# Problem to solve
Quote every one of the records below word for word, changing nothing.

(Stored data entries)
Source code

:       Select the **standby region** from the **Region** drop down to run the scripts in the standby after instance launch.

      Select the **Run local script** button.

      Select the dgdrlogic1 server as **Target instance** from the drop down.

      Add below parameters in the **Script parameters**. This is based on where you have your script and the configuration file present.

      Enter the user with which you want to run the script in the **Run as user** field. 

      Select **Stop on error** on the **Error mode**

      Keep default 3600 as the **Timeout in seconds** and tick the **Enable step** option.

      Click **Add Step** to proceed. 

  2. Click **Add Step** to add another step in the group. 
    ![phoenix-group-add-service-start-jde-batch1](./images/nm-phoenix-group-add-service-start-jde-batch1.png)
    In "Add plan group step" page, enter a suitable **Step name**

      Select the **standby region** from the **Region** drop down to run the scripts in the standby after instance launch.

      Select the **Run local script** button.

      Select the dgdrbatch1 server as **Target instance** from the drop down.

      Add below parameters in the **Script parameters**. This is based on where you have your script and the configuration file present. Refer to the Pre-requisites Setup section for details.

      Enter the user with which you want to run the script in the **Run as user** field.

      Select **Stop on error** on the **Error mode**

# Written answer
Source code

:       Select the **standby region** from the **Region** drop down to run the scripts in the standby after instance launch.

      Select the **Run local script** button.

      Select the dgdrlogic1 server as **Target instance** from the drop down.

      Add below parameters in the **Script parameters**. This is based on where you have your script and the configuration file present.

      Enter the user with which you want to run the script in the **Run as user** field. 

      Select **Stop on error** on the **Error mode**

      Keep default 3600 as the **Timeout in seconds** and tick the **Enable step** option.

      Click **Add Step** to proceed. 

  2. Click **Add Step** to add another step in the group. 
    ![phoenix-group-add-service-start-jde-batch1](./images/nm-phoenix-group-add-service-start-jde-batch1.png)
    In "Add plan group step" page, enter a suitable **Step name**

      Select the **standby region** from the **Region** drop down to run the scripts in the standby after instance launch.

      Select the **Run local script** button.

      Select the dgdrbatch1 server as **Target instance** from the drop down.

      Add below parameters in the **Script parameters**. This is based on where you have your script and the configuration file present. Refer to the Pre-requisites Setup section for details.

      Enter the user with which you want to run the script in the **Run as user** field.

      Select **Stop on error** on the **Error mode**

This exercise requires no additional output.